◆ **Excerpted text**
* * * *

The toxic oil syndrome is associated with hypereosinophilia/eosinophilia and systemic symptoms due to one or more contaminants in rapeseed oil and the eosinophilia–myalgia syndrome, also associated with hypereosinophilia, appears due to trace contaminants in certain commercial batches of the amino acid, L-tryptophan.

Allergic reactions to drugs are a common cause of eosinophilia, with manifestations ranging from diffuse maculopapular rash, to severe life-threatening drug reactions with eosinophilia and systemic symptoms (DRESS). Drugs that has, allopurinol, nonsteroidal anti-inflammatory drugs (NSAIDs), some antipsychotics such as risperidone, and certain antibiotics. Phenibut, an analogue of the neurotransmitter GABA, has also been implicated in high doses. The reaction which has been shown to be T-cell mediated may also cause eosinophilia-myalgia syndrome.

==== Malignancies ====
Certain malignancies cause a secondary eosinophilia or, less commonly, hypereosinophilia. These increases in blood eosinophils appear due to the release of stimulatory cytokines or invasion of the bone marrow and thereby irritation of resident eosinophils or their precursors. Malignancies associated with these effects include gastric, colorectal, lung, bladder, and thyroid cancers, as well as squamous cell cancers of the cervix, vagina, penis, skin, and nasopharynx. Some hematological malignancies are likewise associated with secondary rises in blood eosinophil counts; these include Hodgkin disease, certain T-cell lymphomas, acute myeloid leukemia, the myelodysplastic syndromes, many cases of systemic mastocytosis, chronic myeloid leukemia, polycythemia vera, essential thrombocythemia, myelofibrosis, chronic myelomonocytic leukemia, and certain cases of T-lymphoblastic leukemia/lymphoma-associated or myelodysplastic–myeloproliferative syndrome-associated eosinophilias.

* * * *

Could you write out the eosinophilia text above in full, word for word?

* * * *

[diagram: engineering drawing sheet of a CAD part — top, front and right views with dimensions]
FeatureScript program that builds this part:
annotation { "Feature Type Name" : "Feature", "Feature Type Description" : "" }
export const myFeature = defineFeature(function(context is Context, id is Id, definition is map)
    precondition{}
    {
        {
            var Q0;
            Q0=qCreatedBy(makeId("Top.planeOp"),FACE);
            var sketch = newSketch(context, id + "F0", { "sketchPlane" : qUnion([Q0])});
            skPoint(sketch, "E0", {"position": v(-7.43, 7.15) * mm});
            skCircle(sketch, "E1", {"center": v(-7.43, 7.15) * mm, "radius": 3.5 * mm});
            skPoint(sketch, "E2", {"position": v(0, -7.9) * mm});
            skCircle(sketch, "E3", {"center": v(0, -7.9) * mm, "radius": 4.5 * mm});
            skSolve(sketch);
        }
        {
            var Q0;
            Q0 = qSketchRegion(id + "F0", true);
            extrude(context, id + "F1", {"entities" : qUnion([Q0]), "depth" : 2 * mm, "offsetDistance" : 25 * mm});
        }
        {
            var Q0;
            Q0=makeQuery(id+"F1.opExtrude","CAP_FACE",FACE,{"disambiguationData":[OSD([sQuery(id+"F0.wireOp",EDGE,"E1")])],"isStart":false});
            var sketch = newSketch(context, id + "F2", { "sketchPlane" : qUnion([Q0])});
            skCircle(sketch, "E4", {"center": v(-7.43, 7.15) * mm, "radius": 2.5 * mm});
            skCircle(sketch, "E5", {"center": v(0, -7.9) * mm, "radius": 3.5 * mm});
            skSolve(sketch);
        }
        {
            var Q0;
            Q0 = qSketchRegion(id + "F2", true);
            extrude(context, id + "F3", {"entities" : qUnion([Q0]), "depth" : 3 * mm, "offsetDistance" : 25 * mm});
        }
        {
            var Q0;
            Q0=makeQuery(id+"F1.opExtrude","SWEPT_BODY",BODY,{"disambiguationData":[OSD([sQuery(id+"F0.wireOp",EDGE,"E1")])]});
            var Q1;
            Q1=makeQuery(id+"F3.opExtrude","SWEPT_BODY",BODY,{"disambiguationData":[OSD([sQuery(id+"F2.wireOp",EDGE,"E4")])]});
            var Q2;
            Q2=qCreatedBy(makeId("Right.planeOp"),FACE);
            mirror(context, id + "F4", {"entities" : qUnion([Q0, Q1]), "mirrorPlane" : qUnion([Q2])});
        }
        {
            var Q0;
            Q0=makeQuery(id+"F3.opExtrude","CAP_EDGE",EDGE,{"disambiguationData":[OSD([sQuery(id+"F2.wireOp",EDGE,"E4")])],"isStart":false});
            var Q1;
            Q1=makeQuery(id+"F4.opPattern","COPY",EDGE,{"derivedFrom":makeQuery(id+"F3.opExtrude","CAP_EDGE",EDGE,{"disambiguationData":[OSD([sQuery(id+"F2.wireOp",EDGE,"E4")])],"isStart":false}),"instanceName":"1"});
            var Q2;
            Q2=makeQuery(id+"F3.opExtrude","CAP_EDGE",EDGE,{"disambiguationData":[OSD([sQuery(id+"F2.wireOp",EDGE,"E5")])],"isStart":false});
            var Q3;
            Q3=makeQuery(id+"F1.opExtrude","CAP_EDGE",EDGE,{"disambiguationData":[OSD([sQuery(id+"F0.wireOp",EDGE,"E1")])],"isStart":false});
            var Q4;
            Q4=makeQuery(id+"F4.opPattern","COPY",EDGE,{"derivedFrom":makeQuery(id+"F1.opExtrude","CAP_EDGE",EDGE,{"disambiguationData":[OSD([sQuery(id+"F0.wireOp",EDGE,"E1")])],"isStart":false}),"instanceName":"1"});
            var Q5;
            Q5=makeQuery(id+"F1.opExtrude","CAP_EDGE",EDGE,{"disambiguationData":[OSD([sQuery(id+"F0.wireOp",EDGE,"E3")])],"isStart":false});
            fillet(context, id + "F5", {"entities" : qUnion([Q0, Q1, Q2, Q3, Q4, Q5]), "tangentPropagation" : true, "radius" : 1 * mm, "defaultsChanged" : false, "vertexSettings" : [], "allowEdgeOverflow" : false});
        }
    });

* * * *

◆ **Exercise answer**
The toxic oil syndrome is associated with hypereosinophilia/eosinophilia and systemic symptoms due to one or more contaminants in rapeseed oil and the eosinophilia–myalgia syndrome, also associated with hypereosinophilia, appears due to trace contaminants in certain commercial batches of the amino acid, L-tryptophan.

Allergic reactions to drugs are a common cause of eosinophilia, with manifestations ranging from diffuse maculopapular rash, to severe life-threatening drug reactions with eosinophilia and systemic symptoms (DRESS). Drugs that has, allopurinol, nonsteroidal anti-inflammatory drugs (NSAIDs), some antipsychotics such as risperidone, and certain antibiotics. Phenibut, an analogue of the neurotransmitter GABA, has also been implicated in high doses. The reaction which has been shown to be T-cell mediated may also cause eosinophilia-myalgia syndrome.

==== Malignancies ====
Certain malignancies cause a secondary eosinophilia or, less commonly, hypereosinophilia. These increases in blood eosinophils appear due to the release of stimulatory cytokines or invasion of the bone marrow and thereby irritation of resident eosinophils or their precursors. Malignancies associated with these effects include gastric, colorectal, lung, bladder, and thyroid cancers, as well as squamous cell cancers of the cervix, vagina, penis, skin, and nasopharynx. Some hematological malignancies are likewise associated with secondary rises in blood eosinophil counts; these include Hodgkin disease, certain T-cell lymphomas, acute myeloid leukemia, the myelodysplastic syndromes, many cases of systemic mastocytosis, chronic myeloid leukemia, polycythemia vera, essential thrombocythemia, myelofibrosis, chronic myelomonocytic leukemia, and certain cases of T-lymphoblastic leukemia/lymphoma-associated or myelodysplastic–myeloproliferative syndrome-associated eosinophilias.